第3話

文字数 1,045文字

「二回戦は、半(ハン)バーグ、ちょうど食べましょう!」
 コガネムシ宮田の合図で、またもやテーブルが運ばれて来た。今度は空の皿だけが並べられている。その横の小さめのテーブルには、湯気を立てたハンバーグが大量に盛られていた。
「成人男性が一日に必要なカロリーは、およそ二千五百キロカロリー。そこで八人の皆さんには、あそこのハンバーグを好きなだけ食べて、半分の千二百五十キロカロリーを目指してもらいます。決勝戦に残るのは、半分の四名です!」
「今までそんなこと意識してハンバーグ食べた事無いですよ」またも同じ文句を垂れる段田。
「それもみんな一緒や」それに応える宮田。さっきと同じ会話を繰り返して笑いを取るという、テンドンと呼ばれるお笑いテクニックの一つだ。
「宮田さん、ヒントくださいよ」甘えた声を出しながら、ちぐタンが手を上げた。とてもアドリブとは思えないので、彼女にだけは事前に台本が渡されていたに相違ない。
「ヒント? しゃあないな、じゃあ今回だけ特別やぞ。ええか、しっかり聞けや。このハンバーグ一個はな、ミネソタピザの特製てりやきスペシャルのMサイズのワンピース分と同じカロリーや」
「そんなの分かるかい!」ツッコむタイミングもなれたもの。段田はみっちり仕事をこなす。
「それではお食べください」とホイッスルが鳴った。
 それとともに皿を持つと、ハンバーグの前に立った。よく見ると、それは通常のサイズより二回りほど小ぶりで、お弁当のおかずとしてよく見る冷凍食品のやつだった。
 普段からカロリーなんて全く意識してない段田にとって、千二百五十キロカロリーがどれだけのものか見当もつかない。他の挑戦者たちも、迷いを隠せないでいた。
 そんな中、ちぐタンはいち早くハンバーグを皿に盛り、テーブルに戻るや、笑顔で口に頬張った。アイドルだけに、カロリーには詳しいに違いない。
 取りあえず五個ほど皿に乗せ、段田は自分の席に腰を落とす。
 それぞれの席の間には仕切りがあり、他の分量が見えない構造になっていた。段田は調整を繰り返し、最終的に七個半ほど胃袋に収めたところで箸を置いた。
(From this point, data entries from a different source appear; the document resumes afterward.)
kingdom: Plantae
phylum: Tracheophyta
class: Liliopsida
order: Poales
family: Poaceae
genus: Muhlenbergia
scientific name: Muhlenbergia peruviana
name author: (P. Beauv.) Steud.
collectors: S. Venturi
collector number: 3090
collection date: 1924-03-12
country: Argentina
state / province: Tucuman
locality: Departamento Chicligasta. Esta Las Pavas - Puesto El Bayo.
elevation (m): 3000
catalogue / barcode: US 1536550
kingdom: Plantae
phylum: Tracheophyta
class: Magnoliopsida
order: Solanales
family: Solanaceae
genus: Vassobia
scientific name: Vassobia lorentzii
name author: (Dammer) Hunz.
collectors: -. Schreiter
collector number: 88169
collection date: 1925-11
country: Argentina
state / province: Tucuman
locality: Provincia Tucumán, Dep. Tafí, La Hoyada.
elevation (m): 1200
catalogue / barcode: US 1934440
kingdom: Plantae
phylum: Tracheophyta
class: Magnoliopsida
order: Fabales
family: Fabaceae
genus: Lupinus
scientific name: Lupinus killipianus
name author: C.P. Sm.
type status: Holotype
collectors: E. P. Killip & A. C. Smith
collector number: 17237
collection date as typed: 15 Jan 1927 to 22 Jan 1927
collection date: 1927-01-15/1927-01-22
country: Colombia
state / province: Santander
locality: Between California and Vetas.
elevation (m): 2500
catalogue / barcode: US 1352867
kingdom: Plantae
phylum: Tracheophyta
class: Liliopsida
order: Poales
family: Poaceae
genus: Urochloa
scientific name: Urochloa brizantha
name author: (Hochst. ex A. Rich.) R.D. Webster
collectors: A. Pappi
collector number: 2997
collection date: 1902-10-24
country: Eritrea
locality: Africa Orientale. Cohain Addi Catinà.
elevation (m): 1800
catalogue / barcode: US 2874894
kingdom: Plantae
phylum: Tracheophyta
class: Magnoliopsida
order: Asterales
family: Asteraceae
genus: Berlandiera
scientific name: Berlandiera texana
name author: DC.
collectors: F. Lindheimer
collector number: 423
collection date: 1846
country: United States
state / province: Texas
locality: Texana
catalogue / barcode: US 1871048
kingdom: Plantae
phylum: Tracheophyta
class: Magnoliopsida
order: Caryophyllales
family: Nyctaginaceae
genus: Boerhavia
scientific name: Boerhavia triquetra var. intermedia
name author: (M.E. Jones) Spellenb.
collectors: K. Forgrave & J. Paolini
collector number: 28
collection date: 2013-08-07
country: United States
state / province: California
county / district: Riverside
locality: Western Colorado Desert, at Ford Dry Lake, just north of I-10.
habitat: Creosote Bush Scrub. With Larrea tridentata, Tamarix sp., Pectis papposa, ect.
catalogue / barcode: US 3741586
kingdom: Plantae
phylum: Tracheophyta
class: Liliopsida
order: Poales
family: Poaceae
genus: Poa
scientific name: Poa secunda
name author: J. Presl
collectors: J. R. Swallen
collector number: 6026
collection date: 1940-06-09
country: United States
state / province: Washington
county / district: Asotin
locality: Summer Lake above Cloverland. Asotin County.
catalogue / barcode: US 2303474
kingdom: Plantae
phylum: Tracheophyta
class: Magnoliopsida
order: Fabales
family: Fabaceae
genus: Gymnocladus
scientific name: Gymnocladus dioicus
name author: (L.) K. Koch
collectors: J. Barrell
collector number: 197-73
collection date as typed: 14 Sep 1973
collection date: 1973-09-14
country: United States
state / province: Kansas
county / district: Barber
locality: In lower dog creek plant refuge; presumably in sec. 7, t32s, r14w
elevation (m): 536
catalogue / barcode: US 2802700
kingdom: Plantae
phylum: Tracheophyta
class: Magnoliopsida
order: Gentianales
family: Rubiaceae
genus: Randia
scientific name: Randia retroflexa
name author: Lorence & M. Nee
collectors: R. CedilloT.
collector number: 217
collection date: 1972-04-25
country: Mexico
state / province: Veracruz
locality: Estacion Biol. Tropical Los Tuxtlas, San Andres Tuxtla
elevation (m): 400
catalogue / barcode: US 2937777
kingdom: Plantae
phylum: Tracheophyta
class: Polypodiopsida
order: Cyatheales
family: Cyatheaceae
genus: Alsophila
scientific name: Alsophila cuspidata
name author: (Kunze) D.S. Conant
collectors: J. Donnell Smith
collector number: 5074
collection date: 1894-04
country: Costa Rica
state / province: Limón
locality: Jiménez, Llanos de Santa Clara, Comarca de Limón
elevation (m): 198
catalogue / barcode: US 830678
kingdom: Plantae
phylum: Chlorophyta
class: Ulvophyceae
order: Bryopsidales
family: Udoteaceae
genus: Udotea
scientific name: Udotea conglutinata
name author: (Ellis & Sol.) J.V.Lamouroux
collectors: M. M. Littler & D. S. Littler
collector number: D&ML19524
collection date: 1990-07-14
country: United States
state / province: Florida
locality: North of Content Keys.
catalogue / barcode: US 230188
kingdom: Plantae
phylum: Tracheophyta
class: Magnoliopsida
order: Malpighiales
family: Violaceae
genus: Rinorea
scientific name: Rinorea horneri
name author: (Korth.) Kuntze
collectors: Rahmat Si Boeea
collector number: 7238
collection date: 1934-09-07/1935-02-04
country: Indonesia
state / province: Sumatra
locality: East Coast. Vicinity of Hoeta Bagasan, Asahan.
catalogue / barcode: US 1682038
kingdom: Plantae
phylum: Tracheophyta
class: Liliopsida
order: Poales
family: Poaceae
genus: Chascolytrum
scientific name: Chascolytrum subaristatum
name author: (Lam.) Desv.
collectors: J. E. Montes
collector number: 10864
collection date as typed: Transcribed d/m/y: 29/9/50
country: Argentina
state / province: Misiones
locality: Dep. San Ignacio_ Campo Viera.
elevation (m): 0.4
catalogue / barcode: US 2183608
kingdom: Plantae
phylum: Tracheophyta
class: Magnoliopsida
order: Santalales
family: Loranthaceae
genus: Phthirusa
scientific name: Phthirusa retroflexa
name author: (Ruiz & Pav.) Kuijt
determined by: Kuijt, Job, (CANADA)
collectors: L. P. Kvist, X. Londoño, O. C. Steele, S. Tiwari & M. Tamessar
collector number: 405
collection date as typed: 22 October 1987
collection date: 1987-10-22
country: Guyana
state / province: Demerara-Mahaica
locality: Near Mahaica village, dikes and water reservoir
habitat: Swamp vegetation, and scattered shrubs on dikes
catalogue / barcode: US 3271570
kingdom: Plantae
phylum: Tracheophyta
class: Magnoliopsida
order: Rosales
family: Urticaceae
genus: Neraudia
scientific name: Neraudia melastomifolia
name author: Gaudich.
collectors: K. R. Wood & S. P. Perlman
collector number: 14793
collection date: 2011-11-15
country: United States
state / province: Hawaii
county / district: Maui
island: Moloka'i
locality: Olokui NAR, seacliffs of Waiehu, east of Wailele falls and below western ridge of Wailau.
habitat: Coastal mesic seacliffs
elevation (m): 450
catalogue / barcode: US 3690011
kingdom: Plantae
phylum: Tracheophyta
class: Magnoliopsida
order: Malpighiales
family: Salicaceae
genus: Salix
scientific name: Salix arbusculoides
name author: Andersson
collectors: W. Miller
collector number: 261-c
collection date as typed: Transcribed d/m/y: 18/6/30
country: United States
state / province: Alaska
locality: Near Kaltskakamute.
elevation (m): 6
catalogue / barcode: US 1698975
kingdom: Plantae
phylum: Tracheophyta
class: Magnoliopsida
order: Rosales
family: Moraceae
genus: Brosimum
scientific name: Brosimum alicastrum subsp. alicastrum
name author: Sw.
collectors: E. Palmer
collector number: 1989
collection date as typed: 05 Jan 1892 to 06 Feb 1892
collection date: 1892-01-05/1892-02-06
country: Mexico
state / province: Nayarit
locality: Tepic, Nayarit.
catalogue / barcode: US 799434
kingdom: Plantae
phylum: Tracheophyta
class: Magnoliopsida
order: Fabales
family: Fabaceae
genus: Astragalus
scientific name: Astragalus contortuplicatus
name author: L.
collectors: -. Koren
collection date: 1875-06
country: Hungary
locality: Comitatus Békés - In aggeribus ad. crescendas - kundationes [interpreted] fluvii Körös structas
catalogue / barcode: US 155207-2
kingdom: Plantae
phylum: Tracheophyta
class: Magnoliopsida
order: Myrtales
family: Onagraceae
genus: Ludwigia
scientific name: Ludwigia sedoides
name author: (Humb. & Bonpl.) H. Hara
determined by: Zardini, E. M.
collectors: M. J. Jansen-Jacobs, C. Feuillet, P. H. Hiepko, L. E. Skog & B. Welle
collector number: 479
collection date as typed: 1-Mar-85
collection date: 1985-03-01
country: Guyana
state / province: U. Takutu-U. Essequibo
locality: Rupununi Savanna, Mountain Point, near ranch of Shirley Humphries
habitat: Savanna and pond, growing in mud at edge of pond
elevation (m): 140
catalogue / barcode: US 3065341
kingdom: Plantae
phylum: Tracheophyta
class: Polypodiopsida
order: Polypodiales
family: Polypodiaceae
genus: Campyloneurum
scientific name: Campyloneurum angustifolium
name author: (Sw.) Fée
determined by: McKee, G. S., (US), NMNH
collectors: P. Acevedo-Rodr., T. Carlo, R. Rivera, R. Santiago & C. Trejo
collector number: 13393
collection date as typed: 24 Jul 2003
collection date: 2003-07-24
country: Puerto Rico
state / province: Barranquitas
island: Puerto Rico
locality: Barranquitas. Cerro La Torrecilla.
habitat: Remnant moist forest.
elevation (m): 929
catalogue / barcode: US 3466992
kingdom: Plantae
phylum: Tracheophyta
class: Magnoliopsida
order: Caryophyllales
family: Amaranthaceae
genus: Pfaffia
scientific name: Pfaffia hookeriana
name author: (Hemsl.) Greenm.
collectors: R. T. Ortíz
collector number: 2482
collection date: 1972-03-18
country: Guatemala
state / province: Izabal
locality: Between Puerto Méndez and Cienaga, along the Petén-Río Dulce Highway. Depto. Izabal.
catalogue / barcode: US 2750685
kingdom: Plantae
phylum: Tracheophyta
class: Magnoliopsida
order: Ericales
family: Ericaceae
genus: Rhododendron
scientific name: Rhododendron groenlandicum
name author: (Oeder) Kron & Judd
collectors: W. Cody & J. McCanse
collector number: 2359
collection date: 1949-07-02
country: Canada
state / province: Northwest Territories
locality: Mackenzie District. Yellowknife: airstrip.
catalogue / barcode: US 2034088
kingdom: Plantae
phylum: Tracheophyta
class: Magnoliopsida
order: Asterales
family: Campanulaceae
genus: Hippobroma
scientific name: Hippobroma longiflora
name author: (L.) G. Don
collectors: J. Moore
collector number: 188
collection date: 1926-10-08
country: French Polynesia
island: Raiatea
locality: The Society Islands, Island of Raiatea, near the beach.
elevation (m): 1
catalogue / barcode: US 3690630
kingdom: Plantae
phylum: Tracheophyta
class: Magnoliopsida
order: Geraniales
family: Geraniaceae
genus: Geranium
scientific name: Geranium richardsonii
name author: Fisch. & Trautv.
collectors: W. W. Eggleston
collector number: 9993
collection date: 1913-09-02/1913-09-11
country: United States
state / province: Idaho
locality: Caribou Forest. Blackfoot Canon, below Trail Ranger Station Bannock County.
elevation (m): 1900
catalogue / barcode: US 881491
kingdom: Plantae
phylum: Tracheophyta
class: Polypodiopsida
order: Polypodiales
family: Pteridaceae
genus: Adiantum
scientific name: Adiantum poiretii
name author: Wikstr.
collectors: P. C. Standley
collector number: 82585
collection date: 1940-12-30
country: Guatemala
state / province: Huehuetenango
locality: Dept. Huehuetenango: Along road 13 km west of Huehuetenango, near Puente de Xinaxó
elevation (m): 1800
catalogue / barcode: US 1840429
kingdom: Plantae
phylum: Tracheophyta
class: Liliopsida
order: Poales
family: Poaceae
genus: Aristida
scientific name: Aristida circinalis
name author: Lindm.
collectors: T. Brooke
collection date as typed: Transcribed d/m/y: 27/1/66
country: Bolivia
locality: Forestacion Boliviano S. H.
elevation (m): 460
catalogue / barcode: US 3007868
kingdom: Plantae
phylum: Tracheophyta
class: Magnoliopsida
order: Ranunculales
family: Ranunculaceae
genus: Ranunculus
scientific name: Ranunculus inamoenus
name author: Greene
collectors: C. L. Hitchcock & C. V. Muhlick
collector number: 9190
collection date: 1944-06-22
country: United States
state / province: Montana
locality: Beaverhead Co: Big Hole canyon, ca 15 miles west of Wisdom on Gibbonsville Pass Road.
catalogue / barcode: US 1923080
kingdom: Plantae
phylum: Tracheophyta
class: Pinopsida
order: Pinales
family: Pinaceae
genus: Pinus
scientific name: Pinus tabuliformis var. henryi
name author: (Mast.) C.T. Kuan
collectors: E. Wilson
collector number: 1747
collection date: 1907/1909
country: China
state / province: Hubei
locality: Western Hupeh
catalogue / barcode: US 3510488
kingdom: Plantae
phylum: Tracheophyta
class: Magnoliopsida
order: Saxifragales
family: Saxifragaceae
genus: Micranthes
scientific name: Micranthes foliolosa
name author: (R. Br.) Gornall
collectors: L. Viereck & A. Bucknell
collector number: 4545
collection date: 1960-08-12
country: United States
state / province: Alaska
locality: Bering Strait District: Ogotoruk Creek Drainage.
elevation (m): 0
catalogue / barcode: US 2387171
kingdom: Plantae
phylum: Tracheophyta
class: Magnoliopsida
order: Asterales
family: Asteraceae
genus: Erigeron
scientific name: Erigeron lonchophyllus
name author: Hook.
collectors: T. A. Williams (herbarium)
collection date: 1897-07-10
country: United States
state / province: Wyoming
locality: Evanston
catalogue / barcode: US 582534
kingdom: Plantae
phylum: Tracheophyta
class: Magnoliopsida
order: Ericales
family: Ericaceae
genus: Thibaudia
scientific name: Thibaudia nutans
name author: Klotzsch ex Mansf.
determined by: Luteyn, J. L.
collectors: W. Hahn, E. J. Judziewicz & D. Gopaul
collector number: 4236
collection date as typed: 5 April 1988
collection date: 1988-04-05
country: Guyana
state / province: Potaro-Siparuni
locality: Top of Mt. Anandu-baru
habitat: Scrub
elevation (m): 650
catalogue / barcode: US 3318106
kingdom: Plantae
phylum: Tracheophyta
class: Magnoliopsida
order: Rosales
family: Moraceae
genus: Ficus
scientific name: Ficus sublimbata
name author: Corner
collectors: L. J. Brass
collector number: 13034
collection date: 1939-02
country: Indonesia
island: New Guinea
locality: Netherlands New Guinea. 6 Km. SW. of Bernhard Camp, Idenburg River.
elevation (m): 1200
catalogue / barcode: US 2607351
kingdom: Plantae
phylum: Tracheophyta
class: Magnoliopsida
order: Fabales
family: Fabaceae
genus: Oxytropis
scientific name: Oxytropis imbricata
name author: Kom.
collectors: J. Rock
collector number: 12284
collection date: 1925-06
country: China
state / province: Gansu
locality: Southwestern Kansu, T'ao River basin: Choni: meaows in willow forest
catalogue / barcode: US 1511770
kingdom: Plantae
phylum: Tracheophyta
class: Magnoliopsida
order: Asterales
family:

 やがて結果が発表され、段田は三番目に名前が呼ばれ、それに安藤アンも続く。だが、意外にも錦織千草の名は、最後まで呼ばれることがなかった。
「えー! どうして? 私、自信あったのに~」
「残念やったな。お前、ちょっと食い過ぎたんやで。意地汚いのお」宮田の毒舌に、ちぐタンは「えへ、バレちゃいました?」と、芸人さながらの返しを行い、ひと笑い起きた。